++++ Document text ++++

Some thoughts on conflict

At St George’s we have been having a series of ‘Vision Hours’ where we consider many things to do with the life, work and mission of our church. At the most recent session we thought about conflict as we have experience some of it recently! Conflict in churches can often feel frightening because we don’t expect it – we expect churches to be peaceful and tolerant, when they aren’t we are surprised. Moreover, most people of faith are deeply passionate about the things to do with faith – the beliefs, the community, the buildings, the mission, the words we use, the music we play, the way we do things. Hence, conflict in churches can feel more highly charged than conflict in other arenas.

However, conflict in the church is as old as the church itself. God in God’s wisdom decided to make us all different, and hence we all have different priorities and ideas. Sometimes these things complement each other and sometimes these things cause tension. In every age the church has struggled to recreate itself so that it can be relevant to the community that it serves. Communities never stay the same and neither do churches. However, change is invariably uncomfortable and leads to conflict.

++++

**What you have to do:** In the reflection on church conflict, starting with "However, conflict in" and going on through "leads to conflict.", write the passage again with "tension" swapped for "friction".

++++ Data extract ++++

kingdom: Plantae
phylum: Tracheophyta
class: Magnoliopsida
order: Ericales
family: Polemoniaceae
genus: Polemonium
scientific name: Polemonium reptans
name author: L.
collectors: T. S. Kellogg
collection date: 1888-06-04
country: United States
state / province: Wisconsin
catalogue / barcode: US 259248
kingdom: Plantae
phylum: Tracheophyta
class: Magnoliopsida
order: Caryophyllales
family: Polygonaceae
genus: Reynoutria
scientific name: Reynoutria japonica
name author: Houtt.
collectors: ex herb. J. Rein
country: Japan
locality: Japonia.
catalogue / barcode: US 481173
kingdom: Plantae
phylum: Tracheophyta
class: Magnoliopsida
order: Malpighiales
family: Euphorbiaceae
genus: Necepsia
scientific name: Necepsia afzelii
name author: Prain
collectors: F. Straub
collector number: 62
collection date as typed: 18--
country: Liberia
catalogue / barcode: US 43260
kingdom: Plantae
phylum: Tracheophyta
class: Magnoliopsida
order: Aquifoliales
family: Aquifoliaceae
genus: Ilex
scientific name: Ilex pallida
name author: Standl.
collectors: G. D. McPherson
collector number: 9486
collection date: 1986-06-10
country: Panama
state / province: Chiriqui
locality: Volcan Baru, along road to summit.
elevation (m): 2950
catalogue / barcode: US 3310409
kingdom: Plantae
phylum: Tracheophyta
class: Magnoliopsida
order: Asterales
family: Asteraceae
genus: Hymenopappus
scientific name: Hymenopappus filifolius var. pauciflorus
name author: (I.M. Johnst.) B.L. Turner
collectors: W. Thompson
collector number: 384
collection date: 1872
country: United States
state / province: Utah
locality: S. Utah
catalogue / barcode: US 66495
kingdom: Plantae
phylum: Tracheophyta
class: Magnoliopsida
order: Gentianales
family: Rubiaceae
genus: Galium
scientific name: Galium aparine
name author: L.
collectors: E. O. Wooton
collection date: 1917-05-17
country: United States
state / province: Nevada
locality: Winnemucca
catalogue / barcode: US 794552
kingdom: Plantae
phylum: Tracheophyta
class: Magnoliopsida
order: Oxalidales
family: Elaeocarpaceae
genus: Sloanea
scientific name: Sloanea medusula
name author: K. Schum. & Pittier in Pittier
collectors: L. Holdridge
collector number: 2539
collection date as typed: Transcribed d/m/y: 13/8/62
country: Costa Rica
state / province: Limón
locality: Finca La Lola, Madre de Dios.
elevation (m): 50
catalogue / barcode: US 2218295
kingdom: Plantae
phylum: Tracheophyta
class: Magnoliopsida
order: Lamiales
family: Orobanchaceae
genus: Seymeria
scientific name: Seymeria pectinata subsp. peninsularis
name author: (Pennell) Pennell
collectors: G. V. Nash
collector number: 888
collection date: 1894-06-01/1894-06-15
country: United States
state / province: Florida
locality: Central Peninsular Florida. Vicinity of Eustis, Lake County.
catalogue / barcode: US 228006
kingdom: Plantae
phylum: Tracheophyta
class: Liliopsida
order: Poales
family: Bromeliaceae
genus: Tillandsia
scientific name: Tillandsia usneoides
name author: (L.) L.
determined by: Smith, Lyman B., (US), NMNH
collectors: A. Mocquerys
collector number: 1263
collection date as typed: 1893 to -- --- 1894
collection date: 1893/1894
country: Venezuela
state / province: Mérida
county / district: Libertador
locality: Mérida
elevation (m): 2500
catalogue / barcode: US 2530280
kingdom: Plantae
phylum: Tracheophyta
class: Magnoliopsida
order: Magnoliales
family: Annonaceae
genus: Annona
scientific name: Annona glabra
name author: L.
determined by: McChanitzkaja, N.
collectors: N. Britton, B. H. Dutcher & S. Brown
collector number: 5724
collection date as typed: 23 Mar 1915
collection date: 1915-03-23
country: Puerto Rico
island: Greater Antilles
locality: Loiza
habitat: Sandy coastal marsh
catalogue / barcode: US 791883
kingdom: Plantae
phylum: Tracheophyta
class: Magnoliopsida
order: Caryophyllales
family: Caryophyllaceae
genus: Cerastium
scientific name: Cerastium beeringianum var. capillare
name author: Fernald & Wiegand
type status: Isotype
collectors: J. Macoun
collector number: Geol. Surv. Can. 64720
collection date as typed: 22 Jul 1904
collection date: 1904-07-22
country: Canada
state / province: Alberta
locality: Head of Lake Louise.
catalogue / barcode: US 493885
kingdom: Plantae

++++

**Task response:**
However, conflict in the church is as old as the church itself. God in God’s wisdom decided to make us all different, and hence we all have different priorities and ideas. Sometimes these things complement each other and sometimes these things cause friction. In every age the church has struggled to recreate itself so that it can be relevant to the community that it serves. Communities never stay the same and neither do churches. However, change is invariably uncomfortable and leads to conflict.